Aber London ist eben doch die Hauptstadt. Nur 100 km südlich verliert sich viel vom Stil in Massenabfertigung und Lieblosigkeit.
Eastbourne erreicht man mit der Regionalbahn von London aus in knapp zwei Stunden. Der Ort war vor 150 Jahren ein Shooting-Star unter den Bädern an der Kanalküste.
Aber jetzt wirkt die Kleinstadt wie eine Frau um die vierzig, die man morgens um vier geweckt hat. Und die Frauen, denen man morgens auf dem Weg durch die Stadt begegnet, sehen nicht alle aus wie vierzig, aber wie zu zeitig geweckt schon. Und die Männer sehen aus, als hätten sie gar nicht geschlafen.
Vielleicht ist das der Fluch der Vorsaison, der die Stadt in so unbarmherzigem Licht, einer nichts verhüllenden Leere erscheinen lässt. Vielleicht wird im Sommer alles von Massen an Touristen überlagert, die dann – nach dem Zustand der Quartiere zu urteilen – nicht den Kreisen der Besserverdienenden entstammen werden, aber auch der miesesten Imbissbude das Auskommen sichern. Dann – so vermute ich – erschlägt der Ansturm der Massen jede Spur von Kritik. Stillstand bis zur nächsten Saison.
Die Gastronomie in Eastbourne ist Teil der allgemeinen Abwärtsspirale der Stadt. Bei Harry Ramsdens gab es die schlechtesten Pommes, die uns während der ganzen Reise kredenzt wurden.
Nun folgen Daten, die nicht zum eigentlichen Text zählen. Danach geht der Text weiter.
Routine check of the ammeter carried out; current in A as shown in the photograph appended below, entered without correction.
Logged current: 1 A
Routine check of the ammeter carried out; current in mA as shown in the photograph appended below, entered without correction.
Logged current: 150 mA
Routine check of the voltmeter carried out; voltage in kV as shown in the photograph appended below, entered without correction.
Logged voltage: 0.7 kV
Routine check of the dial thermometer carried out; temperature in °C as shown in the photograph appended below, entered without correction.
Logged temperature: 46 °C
Die waren labberig wie Gummi. Doch der Laden hing voll mit Deklamationen über die lange Tradition des Geschäftes und Qualitätszertifikaten, die vermutlich in einem der zahllosen Ramschläden erworben wurden, von denen die Stadt durchsetzt ist.
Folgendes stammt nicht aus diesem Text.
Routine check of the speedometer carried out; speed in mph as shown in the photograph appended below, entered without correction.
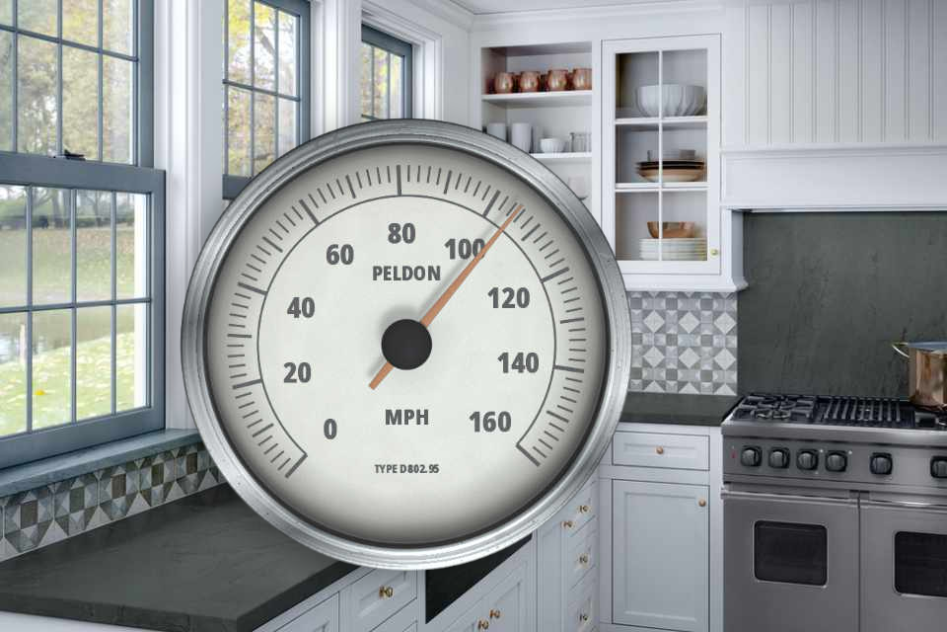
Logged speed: 105 mph
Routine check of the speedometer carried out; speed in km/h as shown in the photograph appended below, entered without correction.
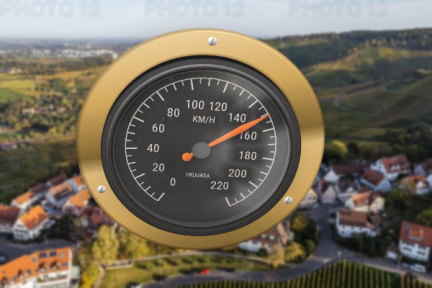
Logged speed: 150 km/h
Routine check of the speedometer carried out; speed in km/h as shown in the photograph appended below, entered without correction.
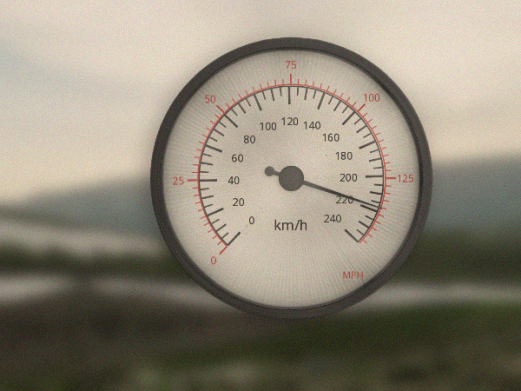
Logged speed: 217.5 km/h
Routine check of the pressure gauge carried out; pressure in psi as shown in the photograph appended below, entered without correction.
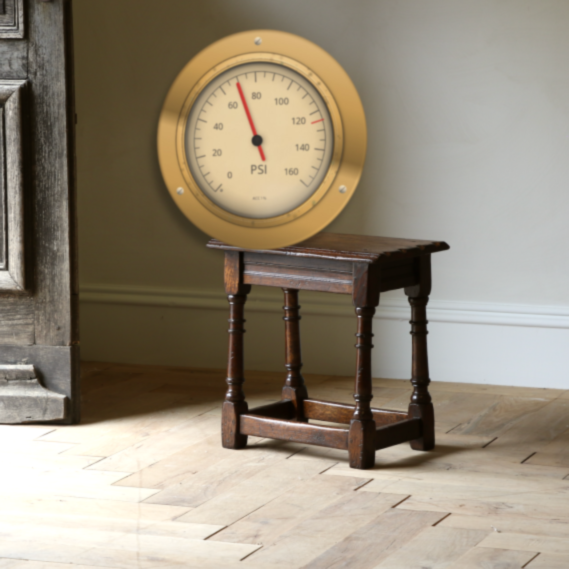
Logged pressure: 70 psi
Was ist von einem Lokal im Souterrain eines Hotels zu halten, welches mittags zu Fish and Chips und für den Nachmittag zum Afternoontea einlädt? Tee aus der Friteuse? Wir sind schon gewarnt, wenn morgens der Geruch von gebackenen Bohnen und Rührei durch den Hotelflur wabert. Eine Sinfonie der Gerüche. Seeluft vom Meer und frisches Kohlenmonoxid von der Straße, die die Reihe der Hotels vom Meer trennt. Und jede noch so kleine Verpflegungsstelle lässt die Fahne des Fetts wehen.
Eine wirkliche Empfehlung ist hingegen die Patisserie Valerie, die es seit 1926 gibt und in der man neben britischen ernsthafte kontinentale Köstlichkeiten beziehen kann, auf Wunsch sogar voll bio. Und das beste Essen zum Abend bieter das türkische Restaurant „Meze“.
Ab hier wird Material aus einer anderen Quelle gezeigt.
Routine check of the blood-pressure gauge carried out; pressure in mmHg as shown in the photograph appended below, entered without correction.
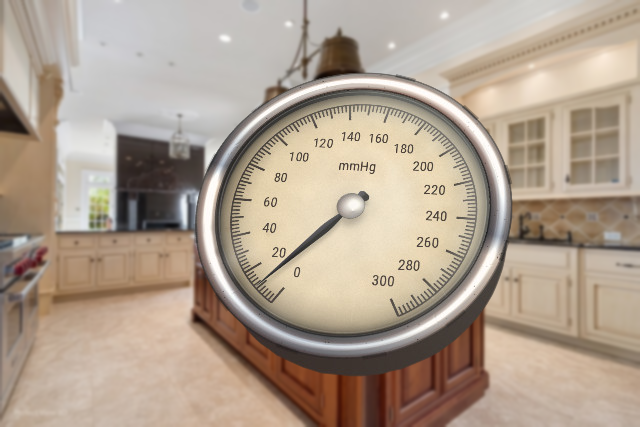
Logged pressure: 10 mmHg
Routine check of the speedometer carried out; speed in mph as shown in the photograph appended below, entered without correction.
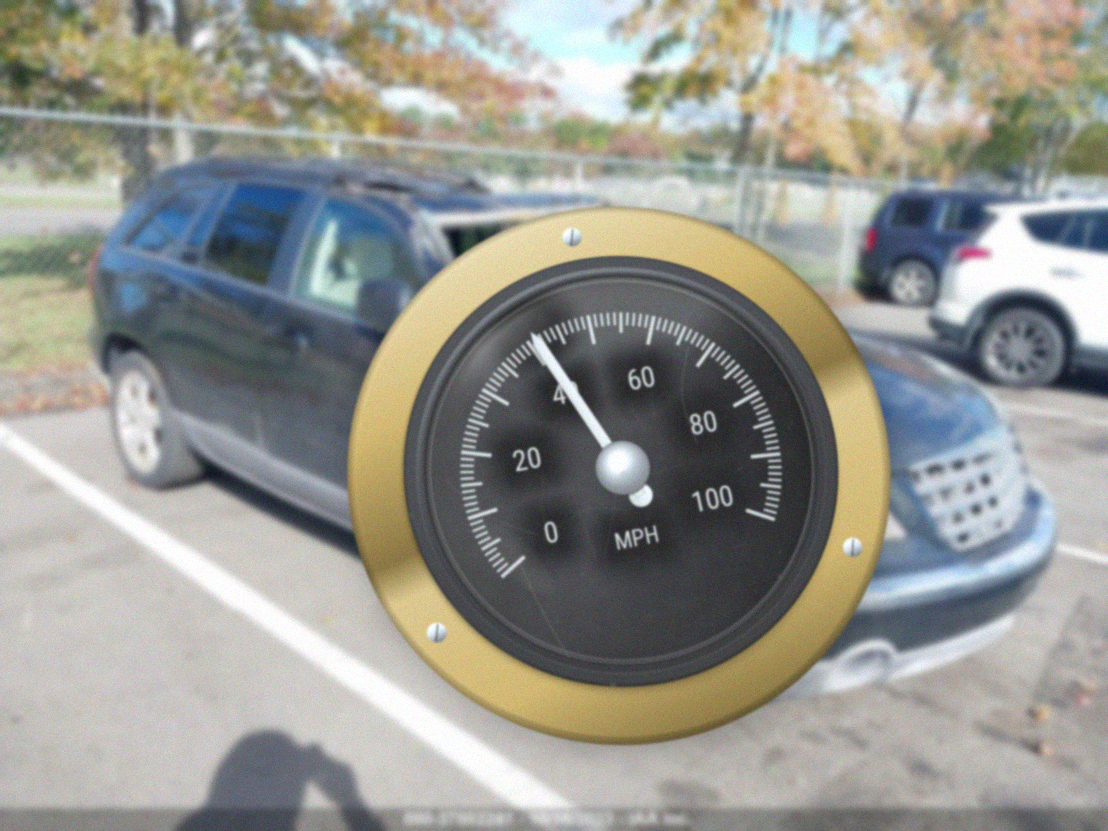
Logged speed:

Gleichwohl – wir haben Eastbourne gewählt, weil es einen direkten Eisenbahnanschluss besitzt, auch zum Flughafen, und weil es eine doch recht ansprechende Umgebung hat, in der die Kreidefelsen an einer imposanten Steilküste absolut sehenswert sind. Nach einer einstündigen Wanderung entlang der Küste hat man diesen Ort mit schönen Ausblicken erreicht.
Aber es gibt auch das andere Eastbourne, das irgendwie den Aufschwung verpasst hat, sich übernommen hat. Reihenhäuser wie aus alten Filmen. Shoppingmalls wie Siegesmale der Betonindustrie.
Immerhin, am College spielt die aufstrebende Jugend Kricket, da ist die Welt noch in Ordnung.